Fig. 1. Chemical structure of helper lipids.
(A) Cholesterol, (B) various PCs (C) unsaturated fatty acids (OA, LA and LNA).
3.2. Effect of helper lipids on cellular uptake of siRNA containing cationic LNPs
Cellular uptake is one of criteria to evaluate the transfection activities of siRNA mediated by LNPs. We first tested the effect of cholesterol content, selection of the type of PC or unsaturated fatty acid on cellular uptake of LNPs in vitro. The uptake of DOTMA-based LNPs containing various molar ratios of cholesterol, PCs and unsaturated fatty acids (Table 1) for siRNA delivery were evaluated in SK-Hep-1 cells. Nonspecific siRNA (siRNA-scramble) labeled by Cy3 loaded into DOTMA-based LNPs containing different helper lipids was applied to SK-Hep-1 cells. Flow cytometry was used to study the cellular uptake of Cy3-siRNA-LNPs at 4 h post-transfection. As shown in Fig. 2, The Mean fluorescence intensity (MFI) of Cy3-siRNA delivered by various DOTMA-based LNPs was significantly greater than the untreated control (p<0.0001) while lower than that mediated by Lipofectamine 2000 (Lipo 2000), a widely used commercial transfection agent for DNAs and siRNAs. The results showed no clear correlation between the transfection efficiency and the degree of saturation or acyl chain lengths of PCs. The fluorescence signals of cells transfected with Cy3-siRNA and OA containing LNPs were stronger than those transfected with Cy3-siRNA-PCs (p<0.001) or Cy3-siRNA-cholesterol (p<0.0001) LNPs except for the formulation with 73 mol% cholesterol. Cholesterol is known to influence bilayer fluidity, resulting in increased rigidity, enhanced bilayer stability against leakage [32] and improved vesicle resistance to aggregation [33]. However, a very high content of cholesterol may make the LNPs fragile and unstable [34]. In addition, OA containing DOTMA LNPs showed greater uptake than LA and LNA (p<0.0001). The OA is a potent helper lipid component and the introduction of OA in DOTMA based LNPs enhanced the intracellular uptake and transfection activity.
Fig. 2. Uptake of various helper lipids containing DOTMA LNPs in SK-Hep-1 cells.
Flow cytometry analysis of cellular uptake of Cy3-siRNA-NC delivered by various helper lipids containing DOTMA cationic LNPs 4 hrs. post-transfection at Cy3-siRNA-NC concentration of 100 nM. MFI of Cy3 averaged on 3 replicates (n=3; ***: P<0.001; ****: P<0.0001).

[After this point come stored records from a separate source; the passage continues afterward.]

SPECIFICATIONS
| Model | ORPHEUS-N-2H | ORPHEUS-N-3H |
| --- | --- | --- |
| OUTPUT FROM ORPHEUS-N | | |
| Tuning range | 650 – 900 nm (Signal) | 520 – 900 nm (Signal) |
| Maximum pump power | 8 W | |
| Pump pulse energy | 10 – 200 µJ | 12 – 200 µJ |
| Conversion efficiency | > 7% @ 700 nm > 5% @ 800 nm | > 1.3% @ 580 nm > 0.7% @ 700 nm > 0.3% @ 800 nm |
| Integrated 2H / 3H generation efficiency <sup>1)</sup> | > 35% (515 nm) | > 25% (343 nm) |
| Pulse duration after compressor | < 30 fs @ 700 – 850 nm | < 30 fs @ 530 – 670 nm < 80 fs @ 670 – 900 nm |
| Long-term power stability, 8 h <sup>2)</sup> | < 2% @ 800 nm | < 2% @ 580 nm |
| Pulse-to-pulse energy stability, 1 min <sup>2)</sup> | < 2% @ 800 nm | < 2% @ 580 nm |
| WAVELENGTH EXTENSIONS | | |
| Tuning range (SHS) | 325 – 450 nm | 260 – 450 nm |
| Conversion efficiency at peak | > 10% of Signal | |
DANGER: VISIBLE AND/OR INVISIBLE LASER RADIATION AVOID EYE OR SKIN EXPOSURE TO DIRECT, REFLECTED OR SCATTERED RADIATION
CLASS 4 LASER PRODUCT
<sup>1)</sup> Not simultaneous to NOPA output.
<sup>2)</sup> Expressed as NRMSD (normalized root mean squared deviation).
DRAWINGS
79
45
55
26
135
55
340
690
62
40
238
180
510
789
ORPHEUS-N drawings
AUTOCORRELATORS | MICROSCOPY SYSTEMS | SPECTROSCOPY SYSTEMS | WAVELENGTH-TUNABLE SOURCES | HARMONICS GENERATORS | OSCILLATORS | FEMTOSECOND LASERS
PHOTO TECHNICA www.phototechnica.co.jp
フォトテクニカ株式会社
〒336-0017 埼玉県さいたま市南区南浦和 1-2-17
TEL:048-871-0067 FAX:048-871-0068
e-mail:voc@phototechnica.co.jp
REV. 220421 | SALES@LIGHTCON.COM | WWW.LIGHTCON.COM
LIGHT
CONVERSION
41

3.3. Examination of effect of the choice of helper lipids on siRNA transfection efficiency
In general, high cellular uptake leads to high transfection efficiency. To further prove that a higher gene silencing efficiency could be achieved by the incorporation of OA, the transfection efficiency of DOTMA-based LNPs containing different helper lipids (Table 1) for siRNA delivery was evaluated in SK-Hep-1 cells stably expressing the luciferase gene. Luciferase specific and negative control siRNAs were encapsulated in DOTMA-based LNPs (Table 1) and delivered to cells. Luciferase expression was determined at 24 h after transfection. Consistent with the cellular uptake results presented above, luciferase expression of various DOTMA-based LNPs was significantly lower than untreated control (p<0.0001). As cholesterol content increased to 73 mol%, luciferase gene expression was significantly decreased resulting in efficiency similar to that of Lipo 2000. For PC containing LNPs, among all PC based LNPs, DOTMA-EggPC and DOTMA-DPPC LNPs showed higher gene silencing efficiency compared to the others (p<0.01). Fig. 3 also shows that the luciferase level, expressed relative to the level of untreated cells, significantly decreased when siRNAs were transfected with DOTMA-OA, LA and LNA LNPs. The efficiency was higher than that of the DOTMA-EggPC LNPs (p<0.001). The reduction of the luciferase level induced by the OA containing LNPs was approximately 15% better than Lipo 2000 (P<0.001). This may be due to the fact that negatively charged molecules such as oleic acid can dissociate nucleotide from cationic LNPs in the cytoplasm. These results confirmed our hypothesis of pH-dependent destabilization induced by OA in the DOTMA based LNPs [35]. There is no significant difference in the transfection efficiency among OA, LA and LNA formulations.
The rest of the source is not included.